La pyramide des âges en Afrique pourrait-elle être un facteur protecteur qui expliquerait la très faible intensité de l’épidémie dans ce continent ?

« Il n’y aura probablement pas d’explosion en Afrique avance Jean-François Toussaint. Depuis janvier, le virus est certainement déjà passé plusieurs fois sur ce continent, mais il n’y a pas trouvé sa niche. Il trouve son terrain de prédilection dans les pays d’Europe ou aux États-Unis, en raison du très grand nombre de personnes âgées ».

L’Afrique compte, au moment où nous écrivons ces lignes, 2239 cas contaminés et 64 décès.  Sur un strict plan statistique, le continent ne semble pas concerné, même si, pour Jean-François Toussaint, « il n’est peut-être qu’au début d’une possible évolution. Si épidémie africaine il y a, elle a commencé vers la fin du mois de février, avec un taux de progression extrêmement faible. Dans le même temps, l’Italie accumulait 20 000 contaminations et 1 400 décès, pour une population 20 fois moins importante. »

On peut voir dans ces discordances l’effet de la très forte concurrence entre virus à l’Équateur et sous les Tropiques. Mais on peut aussi trouver deux autres raisons possibles éclairées par le tropisme démographique et géographique. D’abord, parce que la population africaine est beaucoup plus jeune et qu’elle n’entre pas dans les cibles de prédilection du coronavirus. Le professeur Toussaint ose « Le Covid-19 est brutalement devenu une maladie de vieux européens ; c’est peut-être pour cela que son vacarme nous paralyse, alors que les maladies africaines (paludisme, HIV, … ) continuent à une toute autre allure. Le vieil européen redécouvre le visage de la mort alors que le sage africain n’a jamais cessé de l’observer. »

La deuxième raison tient encore à la géographie : en dessous du 25° parallèle Nord, le coronavirus est très peu contaminant et encore moins létal. Y aurait-il un optimum géographique seulement ? Ou un optimum thermique associé ? On ne le sait pas encore mais la phase épidémique qui va maintenant se dérouler en Inde nous le dira très rapidement.

Profil, vitesse et pic

Un des résultats les plus frappants du travail de l’Irmes concerne le profil de propagation du coronavirus. Quel que soit le pays touché, quel que soit le moment de son émergence, le virus suit très exactement la même dynamique. « Quand on regarde l’ensemble des régions de Chine en dehors du Hubei et de Wuhan, au cœur de l’épidémie, on observe que le pic de celle-ci est toujours atteint en 4 semaines. Seule la Corée a réussi à obtenir une durée exceptionnelle de 3 semaines, sans passer par le confinement. » observe le chercheur.

Il nous explique qu’entre un système de santé iranien et un système de santé espagnol ou français, il n’y a pas de commune mesure.  Et pourtant, le virus a partout passé son pic au bout de 4 semaines. Exactement comme l’ont fait les 30 autres provinces de Chine. L’Italie a passé son pic le samedi 21 mars. « Dans tous les pays dans lesquels on observe le passage au pic et la décroissance, on observe quasiment la même durée de montée de 3 à 4 semaines. On peut ainsi prévoir le pic pour le début de la semaine prochaine en France et pour out début avril en Espagne ».

● ● ● ● ●

» **CONSIGNE A**:
Répondez aux questions suivantes d'après le texte source.
(i) Combien de cas et de décès l'Afrique compte-t-elle au moment où ces lignes sont écrites ?
(ii) Quel pays a réussi à atteindre le pic en 3 semaines sans passer par le confinement ?
(iii) Quel jour l'Italie a-t-elle passé son pic ?
» **CONSIGNE B**: Reprenez le texte source consacré à l'épidémie de coronavirus et poursuivez-le à partir de sa dernière phrase.

» **DONNÉES FOURNIES**:
● ● ● ● ●

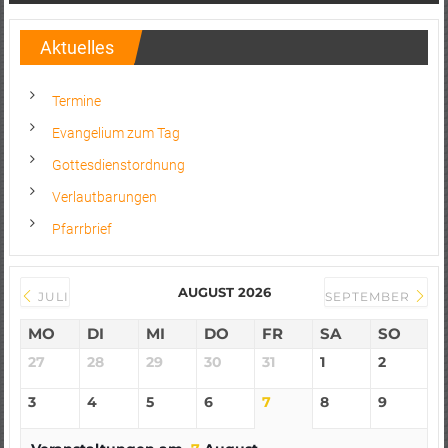
Aktuelles
Termine
Evangelium zum Tag
Gottesdienstordnung
Verlautbarungen
Pfarrbrief
AUGUST 2026
JULI
SEPTEMBER
MO
DI
MI
DO
FR
SA
SO
27
28
29
30
31
1
2
3
4
5
6
7
8
9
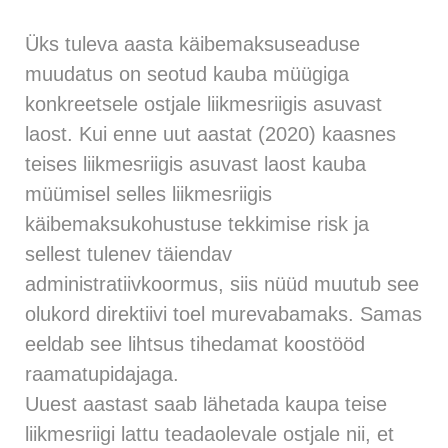
Üks tuleva aasta käibemaksuseaduse
muudatus on seotud kauba müügiga
konkreetsele ostjale liikmesriigis asuvast
laost. Kui enne uut aastat (2020) kaasnes
teises liikmesriigis asuvast laost kauba
müümisel selles liikmesriigis
käibemaksukohustuse tekkimise risk ja
sellest tulenev täiendav
administratiivkoormus, siis nüüd muutub see
olukord direktiivi toel murevabamaks. Samas
eeldab see lihtsus tihedamat koostööd
raamatupidajaga.
Uuest aastast saab lähetada kaupa teise
liikmesriigi lattu teadaolevale ostjale nii, et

● ● ● ● ●

» **CORRIGÉ A**:
(i) 2239 cas contaminés et 64 décès.
(ii) La Corée.
(iii) Le samedi 21 mars.

» **CORRIGÉ B**:
Ce profil dynamique du virus, toujours le même partout, n’exclut pas des différences fondamentales et notamment celles concernant le nombre de victimes.  L’Espagne présente un taux de croissance beaucoup plus élevé que la France, sans doute en raison de son « réservoir » de personnes âgées et de sa pyramide des âges défavorable. Le rythme de l’épidémie espagnole est le même que celui des autres pays mais le taux de décès sera très élevé, et le tribut sans doute plus lourd qu’en Italie.

Le coronavirus est un sprinter et non un marathonien

« Ce coronavirus est un sprinter, pas un marathonien » affirme le professeur Toussaint. Comme certains autres coronavirus le nouveau venu possède des temps d’expansion courts et une vitesse de propagation qui n’est pas celle de la tuberculose, ou d’Ébola. Pour le coronavirus actuel en parle en semaines ; avec Ébola, on parle de plusieurs mois et d’un an et demi pour toute la durée de la dernière épidémie.

« Mais s’il s’éteint, tient à préciser le professeur Toussaint, on sait qu’il reste présent, porté par nombre d’animaux, chauves-souris, pangolins, et d’autres hôtes intermédiaires qu’on ne connaît pas encore. Des mutations aléatoires successives, proposées par le vivant, finissent par élargir les interactions homme-virus-animal et aboutissent à une nouvelle pandémie. Un virus cousin peut apparaître dans un sept ou quinze ans, qui trouvera l’une des autres failles de notre armure. »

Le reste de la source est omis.